Whenever Ethan Hawke, with whom Delpy is still good friends, is contacted for an opinion about her, he says, "She's crazy." What does she think he means? "Ethan – it's funny, I'm really not crazy. I wouldn't be directing movies – but I don't think I'm crazy in the sense that I can't function. He thinks I'm crazy because I'm a very intense person. When I write or do something, I don't do it half way. It means something to me. I don't let go easily. I don't give up easily. I'm very determined in a way that a lot of women might not be. Or men."

She gets it from her mother, a lifelong campaigner for various causes whose family had been more or less wiped out by the Nazis during the war. They were communists, most of them shot, says Delpy, as part of the resistance. "Only my mother's mother survived."

Her mother liked to fight, too, and although Delpy isn't political – she doesn't get stirred up about municipal matters, "fight for a cause, I'm not like that" – there are similarities. "I mean, she was crazy, screaming at everyone.

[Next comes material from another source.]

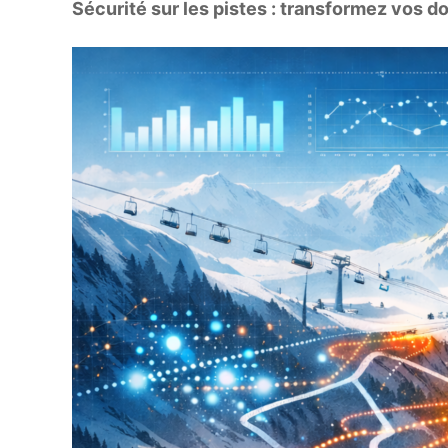
Sécurité sur les pistes : transformez vos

Even when she was sick, she would always protect old people in the building. She was the first one out on strike. And I was the centre of her world. She couldn't have any other kids because she had cancer when I was born. And it got her, 35 years later."

After her mother's death, her father was a mess, she says. Delpy was a mess, too, with the new baby, but she tried to hold it together for him. With startling honesty, she says her boyfriend "was kind of not helpful. He was incapacitated by my pain and difficulties. It was too heavy for everyone."

She got through it. And now there is Leo. "Ridiculously cute. Unbearably cute. I just want to eat him, sometimes."

There is a gap, Delpy realises, between her self-perception and the way she is. "I thought I was wimpy but I'm really quite tough." And she gets up to do photos, delicately avoiding the balcony.

2 Days in New York is out this Friday, 18 May.